• [What to do]: From the first line to the last, give the records again exactly.

• [Exercise inputs]:
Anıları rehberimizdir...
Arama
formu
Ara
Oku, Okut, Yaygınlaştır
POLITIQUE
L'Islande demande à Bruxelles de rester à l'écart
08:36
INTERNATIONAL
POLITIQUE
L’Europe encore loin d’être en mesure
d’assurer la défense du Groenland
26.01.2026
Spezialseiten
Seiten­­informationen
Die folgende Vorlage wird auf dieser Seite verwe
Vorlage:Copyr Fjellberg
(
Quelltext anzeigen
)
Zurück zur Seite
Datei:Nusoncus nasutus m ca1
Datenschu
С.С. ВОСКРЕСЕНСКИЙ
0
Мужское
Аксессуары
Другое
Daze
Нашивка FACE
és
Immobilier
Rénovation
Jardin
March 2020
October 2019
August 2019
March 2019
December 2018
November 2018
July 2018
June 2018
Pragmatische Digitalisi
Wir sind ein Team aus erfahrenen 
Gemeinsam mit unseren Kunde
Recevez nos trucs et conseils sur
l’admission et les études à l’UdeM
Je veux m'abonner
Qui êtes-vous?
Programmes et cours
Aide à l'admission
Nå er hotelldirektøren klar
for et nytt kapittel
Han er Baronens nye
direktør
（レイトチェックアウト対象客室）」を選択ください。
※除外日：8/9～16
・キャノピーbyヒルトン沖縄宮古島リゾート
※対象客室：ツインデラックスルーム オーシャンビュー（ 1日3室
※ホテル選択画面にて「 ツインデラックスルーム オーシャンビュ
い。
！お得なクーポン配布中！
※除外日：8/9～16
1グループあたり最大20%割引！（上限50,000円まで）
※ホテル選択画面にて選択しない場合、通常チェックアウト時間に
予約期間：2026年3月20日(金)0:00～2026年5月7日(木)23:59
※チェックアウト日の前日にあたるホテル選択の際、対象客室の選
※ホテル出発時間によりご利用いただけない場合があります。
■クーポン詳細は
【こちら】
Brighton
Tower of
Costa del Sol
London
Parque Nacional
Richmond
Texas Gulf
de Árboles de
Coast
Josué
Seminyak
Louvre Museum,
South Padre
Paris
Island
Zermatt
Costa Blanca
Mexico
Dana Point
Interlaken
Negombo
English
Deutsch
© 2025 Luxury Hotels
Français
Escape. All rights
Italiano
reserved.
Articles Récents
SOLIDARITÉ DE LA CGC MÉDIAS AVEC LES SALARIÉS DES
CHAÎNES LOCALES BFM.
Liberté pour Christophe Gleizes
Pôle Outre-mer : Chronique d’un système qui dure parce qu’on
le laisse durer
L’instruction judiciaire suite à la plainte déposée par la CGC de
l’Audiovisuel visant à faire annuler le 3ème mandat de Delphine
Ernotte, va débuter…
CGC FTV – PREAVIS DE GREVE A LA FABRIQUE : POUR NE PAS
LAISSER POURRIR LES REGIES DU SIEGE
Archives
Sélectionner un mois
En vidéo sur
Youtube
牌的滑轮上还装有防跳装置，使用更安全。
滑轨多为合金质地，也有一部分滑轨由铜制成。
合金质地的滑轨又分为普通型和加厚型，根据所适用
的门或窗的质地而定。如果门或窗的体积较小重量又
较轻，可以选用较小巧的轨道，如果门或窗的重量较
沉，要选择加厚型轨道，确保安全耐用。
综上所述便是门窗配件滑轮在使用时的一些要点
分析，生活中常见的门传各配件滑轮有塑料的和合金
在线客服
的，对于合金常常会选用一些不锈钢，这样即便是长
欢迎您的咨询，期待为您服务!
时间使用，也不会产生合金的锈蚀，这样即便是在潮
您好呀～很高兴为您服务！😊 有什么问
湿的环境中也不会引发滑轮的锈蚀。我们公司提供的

• [Your solution]:
Anıları rehberimizdir...
Arama
formu
Ara
Oku, Okut, Yaygınlaştır
POLITIQUE
L'Islande demande à Bruxelles de rester à l'écart
08:36
INTERNATIONAL
POLITIQUE
L’Europe encore loin d’être en mesure
d’assurer la défense du Groenland
26.01.2026
Spezialseiten
Seiten­­informationen
Die folgende Vorlage wird auf dieser Seite verwe
Vorlage:Copyr Fjellberg
(
Quelltext anzeigen
)
Zurück zur Seite
Datei:Nusoncus nasutus m ca1
Datenschu
С.С. ВОСКРЕСЕНСКИЙ
0
Мужское
Аксессуары
Другое
Daze
Нашивка FACE
és
Immobilier
Rénovation
Jardin
March 2020
October 2019
August 2019
March 2019
December 2018
November 2018
July 2018
June 2018
Pragmatische Digitalisi
Wir sind ein Team aus erfahrenen 
Gemeinsam mit unseren Kunde
Recevez nos trucs et conseils sur
l’admission et les études à l’UdeM
Je veux m'abonner
Qui êtes-vous?
Programmes et cours
Aide à l'admission
Nå er hotelldirektøren klar
for et nytt kapittel
Han er Baronens nye
direktør
（レイトチェックアウト対象客室）」を選択ください。
※除外日：8/9～16
・キャノピーbyヒルトン沖縄宮古島リゾート
※対象客室：ツインデラックスルーム オーシャンビュー（ 1日3室
※ホテル選択画面にて「 ツインデラックスルーム オーシャンビュ
い。
！お得なクーポン配布中！
※除外日：8/9～16
1グループあたり最大20%割引！（上限50,000円まで）
※ホテル選択画面にて選択しない場合、通常チェックアウト時間に
予約期間：2026年3月20日(金)0:00～2026年5月7日(木)23:59
※チェックアウト日の前日にあたるホテル選択の際、対象客室の選
※ホテル出発時間によりご利用いただけない場合があります。
■クーポン詳細は
【こちら】
Brighton
Tower of
Costa del Sol
London
Parque Nacional
Richmond
Texas Gulf
de Árboles de
Coast
Josué
Seminyak
Louvre Museum,
South Padre
Paris
Island
Zermatt
Costa Blanca
Mexico
Dana Point
Interlaken
Negombo
English
Deutsch
© 2025 Luxury Hotels
Français
Escape. All rights
Italiano
reserved.
Articles Récents
SOLIDARITÉ DE LA CGC MÉDIAS AVEC LES SALARIÉS DES
CHAÎNES LOCALES BFM.
Liberté pour Christophe Gleizes
Pôle Outre-mer : Chronique d’un système qui dure parce qu’on
le laisse durer
L’instruction judiciaire suite à la plainte déposée par la CGC de
l’Audiovisuel visant à faire annuler le 3ème mandat de Delphine
Ernotte, va débuter…
CGC FTV – PREAVIS DE GREVE A LA FABRIQUE : POUR NE PAS
LAISSER POURRIR LES REGIES DU SIEGE
Archives
Sélectionner un mois
En vidéo sur
Youtube
牌的滑轮上还装有防跳装置，使用更安全。
滑轨多为合金质地，也有一部分滑轨由铜制成。
合金质地的滑轨又分为普通型和加厚型，根据所适用
的门或窗的质地而定。如果门或窗的体积较小重量又
较轻，可以选用较小巧的轨道，如果门或窗的重量较
沉，要选择加厚型轨道，确保安全耐用。
综上所述便是门窗配件滑轮在使用时的一些要点
分析，生活中常见的门传各配件滑轮有塑料的和合金
在线客服
的，对于合金常常会选用一些不锈钢，这样即便是长
欢迎您的咨询，期待为您服务!
时间使用，也不会产生合金的锈蚀，这样即便是在潮
您好呀～很高兴为您服务！😊 有什么问
湿的环境中也不会引发滑轮的锈蚀。我们公司提供的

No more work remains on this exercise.